Collected data:
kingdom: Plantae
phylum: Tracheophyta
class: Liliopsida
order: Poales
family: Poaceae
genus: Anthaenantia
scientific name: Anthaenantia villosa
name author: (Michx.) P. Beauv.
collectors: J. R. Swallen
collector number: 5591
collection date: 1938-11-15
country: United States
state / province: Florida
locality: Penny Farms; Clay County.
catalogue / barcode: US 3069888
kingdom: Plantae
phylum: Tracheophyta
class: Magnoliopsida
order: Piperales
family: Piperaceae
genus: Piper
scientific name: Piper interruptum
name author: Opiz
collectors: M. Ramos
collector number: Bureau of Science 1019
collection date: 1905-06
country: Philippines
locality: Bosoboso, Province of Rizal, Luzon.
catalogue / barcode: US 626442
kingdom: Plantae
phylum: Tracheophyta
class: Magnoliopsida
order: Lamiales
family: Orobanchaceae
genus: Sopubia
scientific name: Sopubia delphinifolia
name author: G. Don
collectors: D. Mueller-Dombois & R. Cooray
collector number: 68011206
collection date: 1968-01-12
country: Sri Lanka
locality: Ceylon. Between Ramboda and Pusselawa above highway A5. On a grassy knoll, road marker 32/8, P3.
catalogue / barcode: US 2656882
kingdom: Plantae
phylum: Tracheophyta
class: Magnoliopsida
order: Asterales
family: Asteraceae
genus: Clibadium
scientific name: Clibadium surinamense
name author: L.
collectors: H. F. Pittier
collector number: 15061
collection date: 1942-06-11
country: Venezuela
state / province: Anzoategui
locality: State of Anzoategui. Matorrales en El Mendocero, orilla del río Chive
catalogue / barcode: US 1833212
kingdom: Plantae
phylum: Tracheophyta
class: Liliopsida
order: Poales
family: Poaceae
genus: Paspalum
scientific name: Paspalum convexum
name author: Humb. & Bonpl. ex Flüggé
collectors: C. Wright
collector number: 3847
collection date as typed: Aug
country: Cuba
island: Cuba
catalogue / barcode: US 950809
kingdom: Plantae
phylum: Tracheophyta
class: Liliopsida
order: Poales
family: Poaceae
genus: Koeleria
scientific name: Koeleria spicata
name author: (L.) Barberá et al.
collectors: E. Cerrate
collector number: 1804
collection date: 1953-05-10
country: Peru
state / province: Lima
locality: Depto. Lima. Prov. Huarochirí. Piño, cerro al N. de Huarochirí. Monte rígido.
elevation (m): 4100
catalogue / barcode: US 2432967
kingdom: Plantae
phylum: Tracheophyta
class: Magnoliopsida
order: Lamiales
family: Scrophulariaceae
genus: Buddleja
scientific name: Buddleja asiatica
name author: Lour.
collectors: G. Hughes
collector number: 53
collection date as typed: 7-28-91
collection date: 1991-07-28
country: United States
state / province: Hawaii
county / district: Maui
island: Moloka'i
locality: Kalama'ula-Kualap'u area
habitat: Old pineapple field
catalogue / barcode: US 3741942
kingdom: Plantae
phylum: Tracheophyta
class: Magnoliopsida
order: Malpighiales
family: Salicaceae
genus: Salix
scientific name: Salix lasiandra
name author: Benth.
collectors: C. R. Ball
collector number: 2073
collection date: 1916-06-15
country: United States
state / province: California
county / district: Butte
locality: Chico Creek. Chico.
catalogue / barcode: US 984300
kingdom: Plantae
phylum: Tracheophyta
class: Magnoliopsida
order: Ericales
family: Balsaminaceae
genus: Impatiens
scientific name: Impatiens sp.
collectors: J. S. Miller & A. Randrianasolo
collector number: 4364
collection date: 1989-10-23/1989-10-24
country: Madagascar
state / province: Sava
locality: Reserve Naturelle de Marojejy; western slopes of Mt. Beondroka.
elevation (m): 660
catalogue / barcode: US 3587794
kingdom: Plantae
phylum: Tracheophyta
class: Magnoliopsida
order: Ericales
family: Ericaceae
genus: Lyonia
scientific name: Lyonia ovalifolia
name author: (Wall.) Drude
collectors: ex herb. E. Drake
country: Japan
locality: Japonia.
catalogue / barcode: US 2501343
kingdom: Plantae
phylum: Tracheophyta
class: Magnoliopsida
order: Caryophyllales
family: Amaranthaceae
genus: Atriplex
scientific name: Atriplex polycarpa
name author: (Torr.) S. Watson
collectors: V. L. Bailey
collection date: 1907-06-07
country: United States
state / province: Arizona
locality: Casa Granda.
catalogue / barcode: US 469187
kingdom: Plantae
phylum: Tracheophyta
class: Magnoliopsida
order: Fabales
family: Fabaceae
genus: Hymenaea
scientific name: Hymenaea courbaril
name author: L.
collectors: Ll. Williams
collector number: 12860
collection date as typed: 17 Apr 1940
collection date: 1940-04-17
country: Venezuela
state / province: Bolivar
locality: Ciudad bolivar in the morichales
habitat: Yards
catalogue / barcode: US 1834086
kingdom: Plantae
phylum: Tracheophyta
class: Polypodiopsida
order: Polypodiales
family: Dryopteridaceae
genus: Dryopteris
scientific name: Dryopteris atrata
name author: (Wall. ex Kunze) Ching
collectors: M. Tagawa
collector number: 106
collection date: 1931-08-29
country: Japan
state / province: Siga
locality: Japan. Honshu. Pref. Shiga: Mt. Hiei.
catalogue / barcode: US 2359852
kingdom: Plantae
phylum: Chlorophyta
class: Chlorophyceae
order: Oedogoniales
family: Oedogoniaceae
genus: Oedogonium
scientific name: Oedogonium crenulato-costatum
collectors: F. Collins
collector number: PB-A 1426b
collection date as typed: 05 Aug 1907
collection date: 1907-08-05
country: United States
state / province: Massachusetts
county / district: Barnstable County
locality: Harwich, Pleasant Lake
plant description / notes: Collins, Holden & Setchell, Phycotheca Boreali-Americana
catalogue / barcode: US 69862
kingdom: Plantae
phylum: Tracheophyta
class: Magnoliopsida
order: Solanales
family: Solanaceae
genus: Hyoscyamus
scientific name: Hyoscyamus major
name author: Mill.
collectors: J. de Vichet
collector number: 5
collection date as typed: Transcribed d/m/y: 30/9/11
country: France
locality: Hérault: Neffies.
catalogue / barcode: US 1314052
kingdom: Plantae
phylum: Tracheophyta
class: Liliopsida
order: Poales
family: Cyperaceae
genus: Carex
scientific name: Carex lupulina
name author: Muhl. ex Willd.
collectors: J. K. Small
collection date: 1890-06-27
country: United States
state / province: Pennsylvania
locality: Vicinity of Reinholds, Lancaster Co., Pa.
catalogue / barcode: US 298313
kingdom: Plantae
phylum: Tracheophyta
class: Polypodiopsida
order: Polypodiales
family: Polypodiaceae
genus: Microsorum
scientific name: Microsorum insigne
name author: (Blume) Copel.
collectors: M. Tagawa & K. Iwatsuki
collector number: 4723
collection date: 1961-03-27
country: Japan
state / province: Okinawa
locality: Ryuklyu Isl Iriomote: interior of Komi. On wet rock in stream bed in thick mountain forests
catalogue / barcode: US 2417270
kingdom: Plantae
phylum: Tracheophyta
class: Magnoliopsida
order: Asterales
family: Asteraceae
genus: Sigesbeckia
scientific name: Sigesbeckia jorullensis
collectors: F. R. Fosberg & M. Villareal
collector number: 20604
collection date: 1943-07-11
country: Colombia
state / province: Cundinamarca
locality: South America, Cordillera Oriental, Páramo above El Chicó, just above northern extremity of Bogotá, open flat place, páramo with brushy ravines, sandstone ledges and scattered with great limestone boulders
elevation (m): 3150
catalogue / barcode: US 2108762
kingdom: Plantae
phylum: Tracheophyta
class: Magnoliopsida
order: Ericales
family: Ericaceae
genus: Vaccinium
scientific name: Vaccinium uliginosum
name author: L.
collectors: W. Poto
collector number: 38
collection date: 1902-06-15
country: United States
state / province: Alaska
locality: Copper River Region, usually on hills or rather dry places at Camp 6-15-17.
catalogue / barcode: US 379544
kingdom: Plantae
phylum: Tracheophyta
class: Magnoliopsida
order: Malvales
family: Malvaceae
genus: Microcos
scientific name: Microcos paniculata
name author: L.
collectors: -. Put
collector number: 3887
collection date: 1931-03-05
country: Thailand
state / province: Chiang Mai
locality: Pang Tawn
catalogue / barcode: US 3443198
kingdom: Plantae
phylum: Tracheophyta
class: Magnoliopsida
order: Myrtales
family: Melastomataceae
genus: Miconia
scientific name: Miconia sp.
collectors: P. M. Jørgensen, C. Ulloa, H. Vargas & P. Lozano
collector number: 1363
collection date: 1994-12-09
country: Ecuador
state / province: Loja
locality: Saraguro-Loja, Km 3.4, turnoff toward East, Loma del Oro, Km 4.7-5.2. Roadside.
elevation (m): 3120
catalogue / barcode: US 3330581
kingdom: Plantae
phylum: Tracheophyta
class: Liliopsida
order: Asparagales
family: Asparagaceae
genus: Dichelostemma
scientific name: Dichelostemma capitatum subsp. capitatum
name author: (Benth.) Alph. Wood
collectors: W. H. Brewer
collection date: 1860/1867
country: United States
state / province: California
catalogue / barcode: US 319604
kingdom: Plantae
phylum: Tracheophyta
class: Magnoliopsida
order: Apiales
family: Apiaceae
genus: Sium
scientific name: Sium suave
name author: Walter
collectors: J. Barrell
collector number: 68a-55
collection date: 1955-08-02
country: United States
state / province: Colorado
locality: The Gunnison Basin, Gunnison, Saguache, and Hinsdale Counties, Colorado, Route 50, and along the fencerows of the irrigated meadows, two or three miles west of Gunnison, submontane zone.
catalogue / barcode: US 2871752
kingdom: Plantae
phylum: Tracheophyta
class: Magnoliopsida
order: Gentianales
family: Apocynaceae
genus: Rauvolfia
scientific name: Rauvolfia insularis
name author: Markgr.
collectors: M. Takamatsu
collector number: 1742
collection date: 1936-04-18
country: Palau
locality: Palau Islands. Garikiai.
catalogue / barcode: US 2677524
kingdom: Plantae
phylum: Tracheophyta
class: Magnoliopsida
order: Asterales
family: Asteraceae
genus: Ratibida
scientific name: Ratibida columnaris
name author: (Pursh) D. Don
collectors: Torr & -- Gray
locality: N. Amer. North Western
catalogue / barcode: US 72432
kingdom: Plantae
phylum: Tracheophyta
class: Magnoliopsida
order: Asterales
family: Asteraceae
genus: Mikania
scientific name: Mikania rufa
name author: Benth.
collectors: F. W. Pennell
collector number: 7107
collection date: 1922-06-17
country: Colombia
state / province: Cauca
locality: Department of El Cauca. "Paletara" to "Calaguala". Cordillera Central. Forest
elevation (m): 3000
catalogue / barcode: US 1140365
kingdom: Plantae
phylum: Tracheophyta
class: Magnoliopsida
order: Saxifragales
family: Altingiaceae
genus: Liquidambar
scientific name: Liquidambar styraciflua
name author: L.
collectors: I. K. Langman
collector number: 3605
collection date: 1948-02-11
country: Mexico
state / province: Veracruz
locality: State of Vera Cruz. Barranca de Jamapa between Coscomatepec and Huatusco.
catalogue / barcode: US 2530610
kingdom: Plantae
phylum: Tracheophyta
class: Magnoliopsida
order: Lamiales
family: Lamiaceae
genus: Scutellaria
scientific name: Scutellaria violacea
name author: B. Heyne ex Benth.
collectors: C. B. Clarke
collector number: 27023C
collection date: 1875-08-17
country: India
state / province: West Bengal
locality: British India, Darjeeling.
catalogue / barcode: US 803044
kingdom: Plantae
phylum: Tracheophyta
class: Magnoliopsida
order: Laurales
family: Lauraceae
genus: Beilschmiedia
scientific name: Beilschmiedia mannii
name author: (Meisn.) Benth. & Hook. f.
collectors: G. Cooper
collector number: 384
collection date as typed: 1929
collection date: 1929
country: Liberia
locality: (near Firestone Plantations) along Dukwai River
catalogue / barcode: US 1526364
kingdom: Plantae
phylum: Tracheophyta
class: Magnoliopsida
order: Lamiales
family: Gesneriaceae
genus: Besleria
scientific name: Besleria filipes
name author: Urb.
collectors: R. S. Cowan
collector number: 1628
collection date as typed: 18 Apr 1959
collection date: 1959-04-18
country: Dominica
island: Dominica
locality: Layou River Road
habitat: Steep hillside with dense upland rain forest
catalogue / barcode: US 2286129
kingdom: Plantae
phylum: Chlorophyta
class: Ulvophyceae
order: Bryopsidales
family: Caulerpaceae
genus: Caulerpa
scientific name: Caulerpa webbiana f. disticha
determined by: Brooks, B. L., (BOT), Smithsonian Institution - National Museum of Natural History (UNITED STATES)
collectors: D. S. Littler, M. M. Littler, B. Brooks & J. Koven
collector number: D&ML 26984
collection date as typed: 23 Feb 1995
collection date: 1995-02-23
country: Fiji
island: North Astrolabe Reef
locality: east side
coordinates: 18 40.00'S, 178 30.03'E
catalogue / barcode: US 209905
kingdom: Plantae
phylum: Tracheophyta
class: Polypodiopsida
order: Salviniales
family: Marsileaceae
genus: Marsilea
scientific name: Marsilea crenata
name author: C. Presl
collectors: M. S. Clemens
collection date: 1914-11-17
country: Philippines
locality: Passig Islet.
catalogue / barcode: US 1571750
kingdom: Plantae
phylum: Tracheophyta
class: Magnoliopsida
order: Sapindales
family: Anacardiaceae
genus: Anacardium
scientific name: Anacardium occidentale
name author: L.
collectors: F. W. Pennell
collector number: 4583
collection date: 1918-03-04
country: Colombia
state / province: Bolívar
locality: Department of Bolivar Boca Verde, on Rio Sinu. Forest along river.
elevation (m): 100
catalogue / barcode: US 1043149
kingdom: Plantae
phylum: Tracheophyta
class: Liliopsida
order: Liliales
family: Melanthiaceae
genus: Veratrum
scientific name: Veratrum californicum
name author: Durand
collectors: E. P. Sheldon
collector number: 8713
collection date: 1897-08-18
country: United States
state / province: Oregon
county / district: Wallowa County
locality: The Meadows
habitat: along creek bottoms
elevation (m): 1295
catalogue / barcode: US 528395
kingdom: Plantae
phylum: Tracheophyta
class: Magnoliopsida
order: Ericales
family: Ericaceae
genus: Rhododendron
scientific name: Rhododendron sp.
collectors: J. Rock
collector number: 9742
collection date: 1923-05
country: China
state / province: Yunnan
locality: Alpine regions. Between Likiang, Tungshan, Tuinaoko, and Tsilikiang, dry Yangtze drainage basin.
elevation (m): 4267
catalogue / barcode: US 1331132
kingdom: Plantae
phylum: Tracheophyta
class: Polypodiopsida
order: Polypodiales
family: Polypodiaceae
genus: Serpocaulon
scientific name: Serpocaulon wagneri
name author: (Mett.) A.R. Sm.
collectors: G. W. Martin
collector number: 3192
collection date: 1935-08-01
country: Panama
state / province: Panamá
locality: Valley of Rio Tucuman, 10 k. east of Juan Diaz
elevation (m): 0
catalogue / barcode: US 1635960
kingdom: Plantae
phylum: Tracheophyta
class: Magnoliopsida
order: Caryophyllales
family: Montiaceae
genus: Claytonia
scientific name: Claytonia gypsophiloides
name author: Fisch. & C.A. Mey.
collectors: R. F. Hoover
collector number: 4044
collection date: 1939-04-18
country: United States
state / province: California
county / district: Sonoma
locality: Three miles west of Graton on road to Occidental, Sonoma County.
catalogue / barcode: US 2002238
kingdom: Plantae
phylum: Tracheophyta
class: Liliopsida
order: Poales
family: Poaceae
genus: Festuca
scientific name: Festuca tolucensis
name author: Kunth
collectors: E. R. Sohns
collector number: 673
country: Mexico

Do this: Please give the part of the listing above that opens with its first line and closes with the line containing "genus: Piper" as a numbered list, with both of those lines included and blank lines left out.

Task result:
1. kingdom: Plantae
2. phylum: Tracheophyta
3. class: Liliopsida
4. order: Poales
5. family: Poaceae
6. genus: Anthaenantia
7. scientific name: Anthaenantia villosa
8. name author: (Michx.) P. Beauv.
9. collectors: J. R. Swallen
10. collector number: 5591
11. collection date: 1938-11-15
12. country: United States
13. state / province: Florida
14. locality: Penny Farms; Clay County.
15. catalogue / barcode: US 3069888
16. kingdom: Plantae
17. phylum: Tracheophyta
18. class: Magnoliopsida
19. order: Piperales
20. family: Piperaceae
21. genus: Piper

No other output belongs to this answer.